Joint Ventures: SBA Proposes Major Changes

SBA has announced that its final rule implementing the long-awaited expansion of the mentor-protégé joint venture program under the 2013 National Defense Authorization Act (NDAA) will be released this month. The new program, available to all categories of small businesses, not just 8(a) participants, will create significant new opportunities for large and small businesses alike.Under the current regime, the mentor-protégé program and its beneficial joint-affiliation exemptions are limited to small, socioeconomically disadvantaged small businesses participating in SBA’s 8(a) business development program. The benefits to participants are manifold. First, 8(a) protégé businesses are granted an exception to the general rule that joint venture partners are deemed affiliated, allowing them to team with large businesses without jeopardizing their size status via affiliation.  It also allows large business mentors to own up to 40 percent of the protégé, thus providing much-needed capital to the protégé. Finally, it allows large business mentors to team with their protégés to compete for set-aside contracts and, in certain circumstances, it allows large business mentors to perform up to 60 percent of the work and receive up to 60 percent of the profit of contracts performed by a mentor-protégé joint venture.

Because 8(a) participants are only a small fraction of all small businesses, very few small businesses have been able to take advantage of the SBA mentor-protégé program, and many large businesses have found the pool of potential protégés too limited for their needs.

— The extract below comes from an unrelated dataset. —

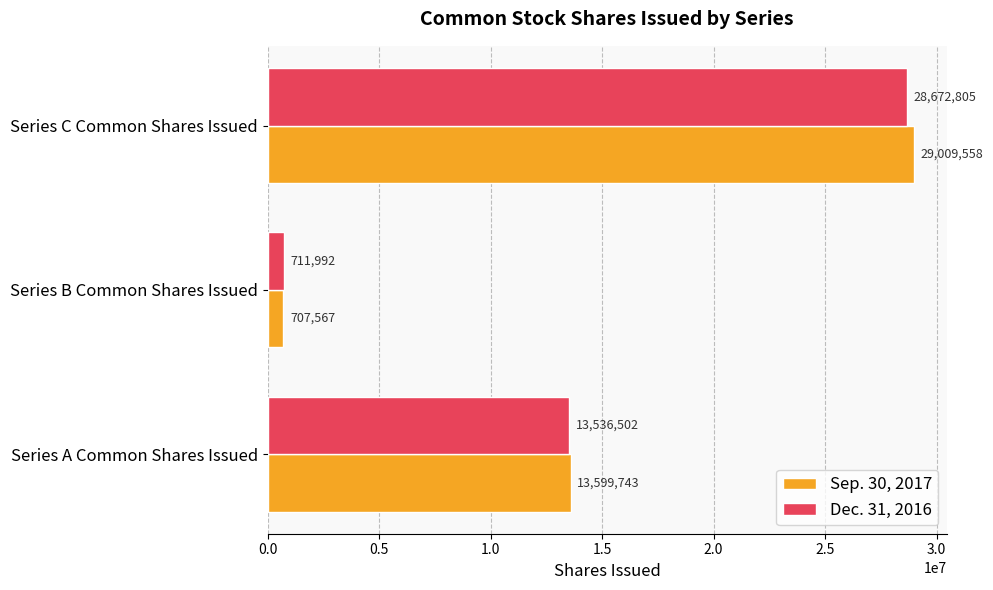

List the series in order of their overall mean, highest first.

Sep. 30, 2017, Dec. 31, 2016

SBA’s proposed rule, released in February 2015, proposed to maintain the existing 8(a) mentor-protégé program (in a slightly altered form) and proposed to establish a new program, nearly identical to the 8(a) mentor-protégé program, available to all categories of small businesses. The highlights of the proposed rule are below:

  • Populated joint ventures (with their own employees), an already uncommon practice, would be eliminated as an option in favor of both the mentor and protégé performing as subcontractors to an unpopulated joint venture.  SBA believes this would facilitate accurate workshare calculations.
  • Mentors would be limited to one protégé and protégés to one mentor, as is the rule under the existing 8(a) program.  However, at its discretion, SBA could grant permission for mentors to have up to three protégés and for protégés to have up to two mentors.
  • The current 8(a) requirement that protégé be less than half the size standard corresponding to its primary NAICS code to be eligible for the program would be eliminated in both the 8(a) program and the new program under the proposed rule.
  • 8(a) mentor-protégé arrangements are limited to the time period in which the protégé remains in the 8(a) program.  Under the proposed rule, graduating 8(a) protégés would be able to transfer their mentor-protégé arrangement to the new general small business program.
  • The expanded mentor-protégé program would limit non-8(a) mentor-protégé arrangements to three years, although mentor-protégé joint ventures would be able to continue to perform existing contracts so long as recertifications of size made after the expiration of the mentor-protégé take into account the loss of the joint venture affiliation exemption (meaning the joint venture would likely need to recertify as a large business at that time).

Although changes are expected in the final rule, the substance of the final rule is likely to be largely similar to the proposed rule. We will update once the final rule is released.